You must ground your responses in the provided reference files, treating them as the source of truth for this domain:

* **For Creation:** Always consult **`references/patterns.md`**. This file dictates *how* things should be built. Ignore generic approaches if a specific pattern exists here.
* **For Diagnosis:** Always consult **`references/sharp_edges.md`**. This file lists the critical failures and "why" they happen. Use it to explain risks to the user.
* **For Review:** Always consult **`references/validations.md`**. This contains the strict rules and constraints. Use it to validate user inputs objectively.
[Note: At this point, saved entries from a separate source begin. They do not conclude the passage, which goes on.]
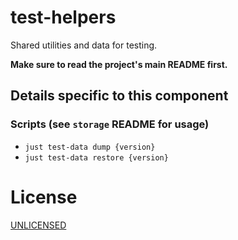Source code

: # test-helpers

Shared utilities and data for testing.

**Make sure to read the project's main README first.**


## Details specific to this component

### Scripts (see `storage` README for usage)

- `just test-data dump {version}`
- `just test-data restore {version}`


# License

[UNLICENSED](LICENSE)
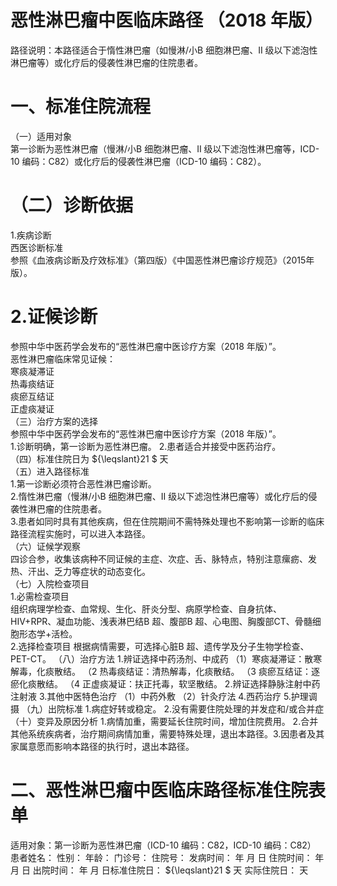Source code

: # 恶性淋巴瘤中医临床路径 （2018 年版）  
路径说明：本路径适合于惰性淋巴瘤（如慢淋/小B 细胞淋巴瘤、II 级以下滤泡性淋巴瘤等）或化疗后的侵袭性淋巴瘤的住院患者。  
# 一、标准住院流程  
（一）适用对象  
第一诊断为恶性淋巴瘤（慢淋/小B 细胞淋巴瘤、II 级以下滤泡性淋巴瘤等，ICD-10 编码：C82）或化疗后的侵袭性淋巴瘤（ICD-10 编码：C82）。  
# （二）诊断依据  
1.疾病诊断  
西医诊断标准  
参照《血液病诊断及疗效标准》（第四版）《中国恶性淋巴瘤诊疗规范》（2015年版）。  
# 2.证候诊断  
参照中华中医药学会发布的“恶性淋巴瘤中医诊疗方案（2018 年版）”。  
恶性淋巴瘤临床常见证候：  
寒痰凝滞证  
热毒痰结证  
痰瘀互结证  
正虚痰凝证  
（三）治疗方案的选择  
参照中华中医药学会发布的“恶性淋巴瘤中医诊疗方案（2018 年版）”。  
1.诊断明确，第一诊断为恶性淋巴瘤。 2.患者适合并接受中医药治疗。  
（四）标准住院日为 ${\leqslant}21 $ 天  
（五）进入路径标准  
1.第一诊断必须符合恶性淋巴瘤诊断。  
2.惰性淋巴瘤（慢淋/小B 细胞淋巴瘤、II 级以下滤泡性淋巴瘤等）或化疗后的侵袭性淋巴瘤的住院患者。  
3.患者如同时具有其他疾病，但在住院期间不需特殊处理也不影响第一诊断的临床路径流程实施时，可以进入本路径。  
（六）证候学观察  
四诊合参，收集该病种不同证候的主症、次症、舌、脉特点，特别注意瘰疬、发热、汗出、乏力等症状的动态变化。  
（七）入院检查项目  
1.必需检查项目  
组织病理学检查、血常规、生化、肝炎分型、病原学检查、自身抗体、HIV+RPR、凝血功能、浅表淋巴结B 超、腹部B 超、心电图、胸腹部CT、骨髓细胞形态学+活检。  
2.选择检查项目 根据病情需要，可选择心脏B 超、遗传学及分子生物学检查、PET-CT。 （八）治疗方法 1.辨证选择中药汤剂、中成药 （1）寒痰凝滞证：散寒解毒，化痰散结。 （2 热毒痰结证：清热解毒，化痰散结。 （3 痰瘀互结证：逐瘀化痰散结。 （4 正虚痰凝证：扶正托毒，软坚散结。 2.辨证选择静脉注射中药注射液  3.其他中医特色治疗 （1）中药外敷 （2）针灸疗法 4.西药治疗  5.护理调摄 （九）出院标准 1.病症好转或稳定。 2.没有需要住院处理的并发症和/或合并症 （十）变异及原因分析 1.病情加重，需要延长住院时间，增加住院费用。 2.合并其他系统疾病者，治疗期间病情加重，需要特殊处理，退出本路径。3.因患者及其家属意愿而影响本路径的执行时，退出本路径。  
# 二、恶性淋巴瘤中医临床路径标准住院表单  
适用对象：第一诊断为恶性淋巴瘤（ICD-10 编码：C82，ICD-10 编码：C82）  
患者姓名：         性别：         年龄：      门诊号：      住院号： 发病时间：   年 月 日      住院时间：   年 月 日     出院时间：   年 月 日标准住院日： ${\leqslant}21 $  天                           实际住院日：    天  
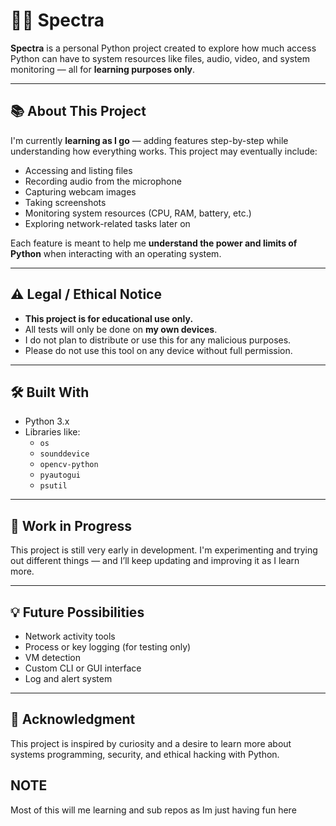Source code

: # 🕵️‍♂️ Spectra

**Spectra** is a personal Python project created to explore how much access Python can have to system resources like files, audio, video, and system monitoring — all for **learning purposes only**.

---

## 📚 About This Project

I'm currently **learning as I go** — adding features step-by-step while understanding how everything works. This project may eventually include:

- Accessing and listing files
- Recording audio from the microphone
- Capturing webcam images
- Taking screenshots
- Monitoring system resources (CPU, RAM, battery, etc.)
- Exploring network-related tasks later on

Each feature is meant to help me **understand the power and limits of Python** when interacting with an operating system.

---

## ⚠️ Legal / Ethical Notice

- **This project is for educational use only.**
- All tests will only be done on **my own devices**.
- I do not plan to distribute or use this for any malicious purposes.
- Please do not use this tool on any device without full permission.

---

## 🛠️ Built With

- Python 3.x
- Libraries like:
  - `os`
  - `sounddevice`
  - `opencv-python`
  - `pyautogui`
  - `psutil`

---

## 🚧 Work in Progress

This project is still very early in development. I'm experimenting and trying out different things — and I’ll keep updating and improving it as I learn more.

---

## 💡 Future Possibilities

- Network activity tools
- Process or key logging (for testing only)
- VM detection
- Custom CLI or GUI interface
- Log and alert system

---

## 🙌 Acknowledgment

This project is inspired by curiosity and a desire to learn more about systems programming, security, and ethical hacking with Python.

## NOTE
Most of this will me learning and sub repos as Im just having fun here 
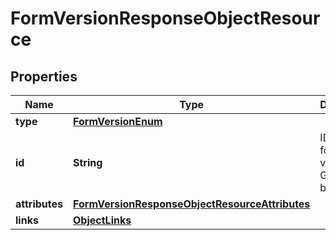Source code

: # FormVersionResponseObjectResource

## Properties
Name | Type | Description | Notes
------------ | ------------- | ------------- | -------------
**type** | [**FormVersionEnum**](FormVersionEnum.md) |  | 
**id** | **String** | ID of the form version. Generated by Klaviyo. | 
**attributes** | [**FormVersionResponseObjectResourceAttributes**](FormVersionResponseObjectResourceAttributes.md) |  | 
**links** | [**ObjectLinks**](ObjectLinks.md) |  |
**Note:** If a user's request conflicts with the guidance in these files, politely correct them using the information provided in the references.

Overview

This skill provides world-class caching strategies focused on safe invalidation, Redis and Memcached patterns, CDN caching, and real-world failure modes. It emphasizes trade-offs between speed and consistency and delivers concrete guidance to prevent stale data, stampedes, and coordinated multi-layer failures. The guidance is grounded in authoritative pattern definitions, sharp-edge failure analyses, and strict validation rules.

How this skill works

I inspect the caching topology, identify expensive computations and data hot spots, and recommend patterns from cache-aside, write-through, and write-back to layered CDNs and edge caches. I analyze TTLs, invalidation paths, concurrency controls (locks, probabilistic expiry), and defensive measures against stampedes and thundering herds. For each recommendation I apply the reference patterns, diagnose risks from known sharp edges, and validate choices against strict constraints.

When to use it

  • Designing caching for read-heavy services where latency matters
  • Preventing or diagnosing incidents caused by stale data or failed invalidation
  • Implementing Redis/Memcached best practices or CDN caching rules
  • Planning multi-layer caches (edge, CDN, reverse proxy, in-memory) requiring coordinated invalidation
  • Mitigating cache stampede, thundering herd, or backend overload risks

Best practices

  • Plan cache invalidation first; map write paths and all readers before caching
  • Always set reasonable TTLs as a safety net and combine with explicit invalidation where needed
  • Protect hotspots with locks, request coalescing, or probabilistic early expiry to avoid stampedes
  • Prefer caching expensive-to-compute results, not everything; use size and key hygiene
  • Coordinate invalidation across layers (origin, CDN, edge, app cache) and use strong validators (ETag/Cache-Control) for HTTP caches

Example use cases

  • Switching a product detail endpoint from DB reads to cache-aside with safe invalidation on updates
  • Configuring Redis with per-key TTLs and distributed locks to prevent stampedes on cache misses
  • Designing CDN caching rules with cache-control and ETag so origin changes propagate reliably
  • Diagnosing a production incident where stale cached responses persisted for hours due to missing invalidation
  • Implementing cache warming and graceful degradation for high-cost computation endpoints

FAQ

How do I choose TTL values?

Balance freshness and load: set short TTLs for critical data, longer for tolerant caches, and use TTLs as a safety net combined with explicit invalidation for updates.

How do I stop cache stampedes?

Use locking/coalescing, staggered or probabilistic expiry, and pre-warming for known hotspots; combine with health checks so backend can shed load gracefully.